The Court’s Decision: You Still Owe, Even If You’ve Collapsed

The High Court rejected the liquidators’ argument and ruled in favour of SARS. Judge van der Schyff held that:

  • The 2019 order did not erase the original companies’ legal existence.

  • SARS was within its rights to issue and enforce tax assessments against JASA and QSG-I.

  • The companies still owed SARS for past income — and that debt could be claimed from the assets pooled in the QSG Scheme.

The court dismissed the application and ordered the liquidators to pay legal costs.

Lessons Learned

  • Merging companies doesn’t erase their past tax obligations. Even if entities are grouped for liquidation, their separate tax histories remain intact.
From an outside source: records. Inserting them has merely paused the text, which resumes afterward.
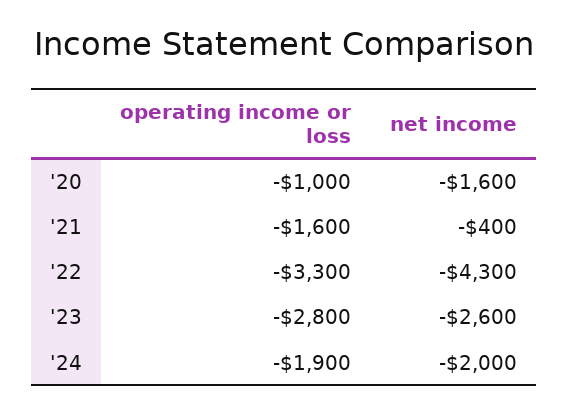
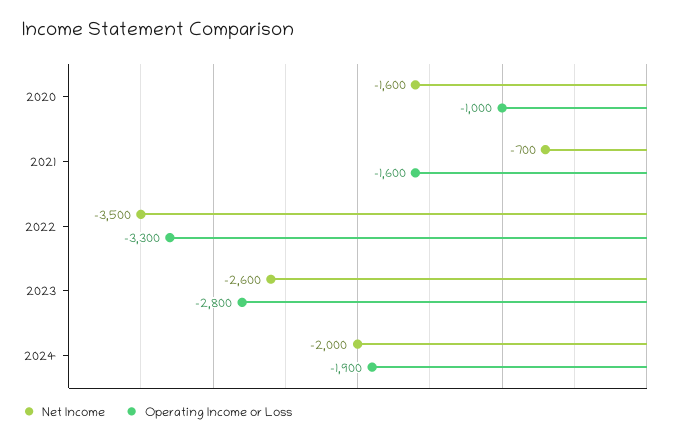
  {
    "operating income or loss": {
      "'20": -1000,
      "'21": -1600,
      "'22": -3300,
      "'23": -2800,
      "'24": -1900
    },
    "net income": {
      "'20": -1600,
-     "'21": -400,
+     "'21": -700,
-     "'22": -4300,
+     "'22": -3500,
      "'23": -2600,
      "'24": -2000
    }
  }

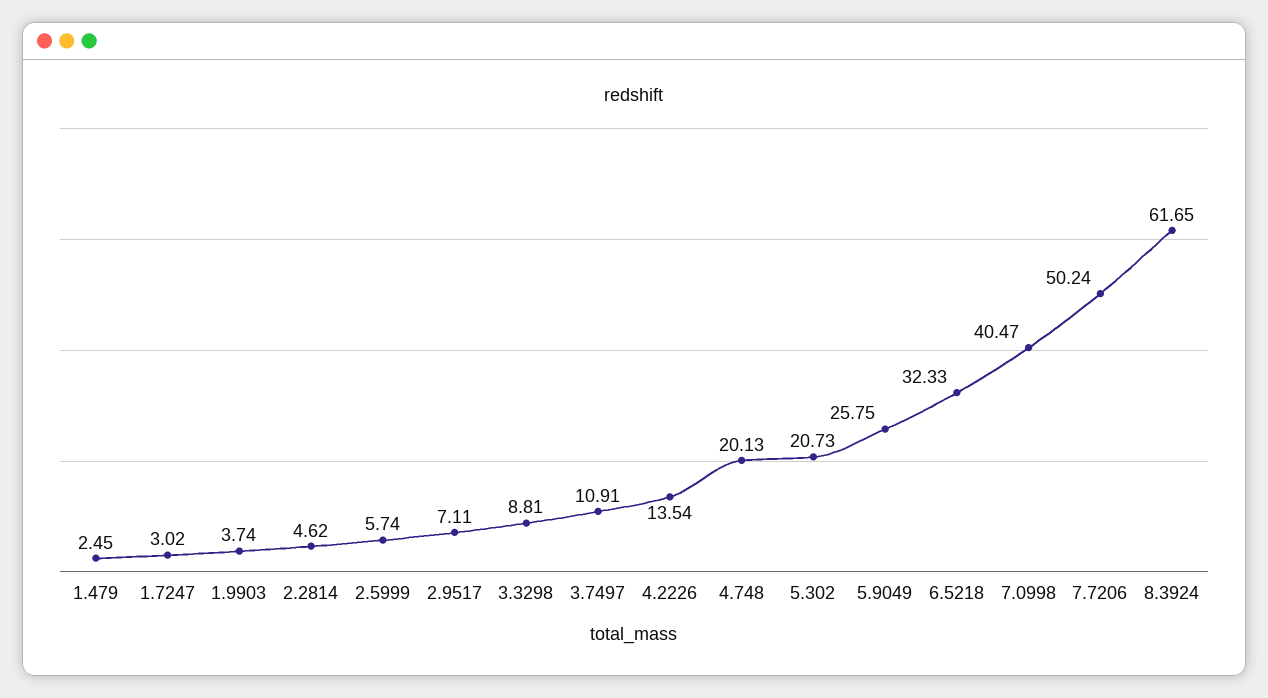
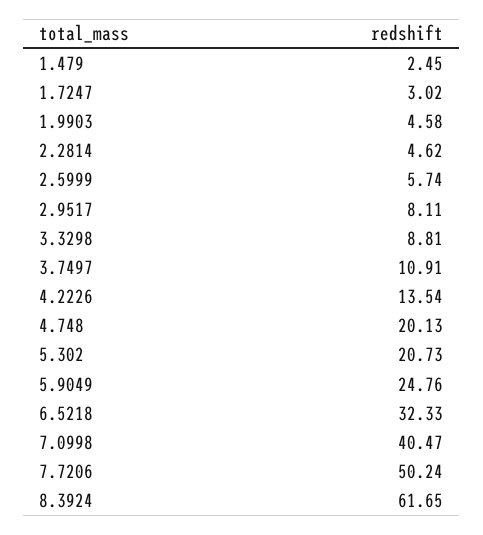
  {
    "1.479": 2.45,
    "1.7247": 3.02,
-   "1.9903": 3.74,
+   "1.9903": 4.58,
    "2.2814": 4.62,
    "2.5999": 5.74,
-   "2.9517": 7.11,
+   "2.9517": 8.11,
    "3.3298": 8.81,
    "3.7497": 10.91,
    "4.2226": 13.54,
    "4.748": 20.13,
    "5.302": 20.73,
-   "5.9049": 25.75,
+   "5.9049": 24.76,
    "6.5218": 32.33,
    "7.0998": 40.47,
    "7.7206": 50.24,
    "8.3924": 61.65
  }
  • Just because a company is “treated as one” for liquidation doesn’t mean its legal personality is wiped out.

  • SARS isn’t powerless after liquidation. It can — and will — issue tax assessments for prior years, even after companies collapse.

  • Liquidators must tread carefully. Misinterpreting a court order could lead to failed litigation — and a hefty legal bill.

📣 For CIBA tax practitioners, this case is a strong reminder: group liquidations don’t override the legal and tax identity of each company involved. SARS will follow the paper trail, and courts will back them.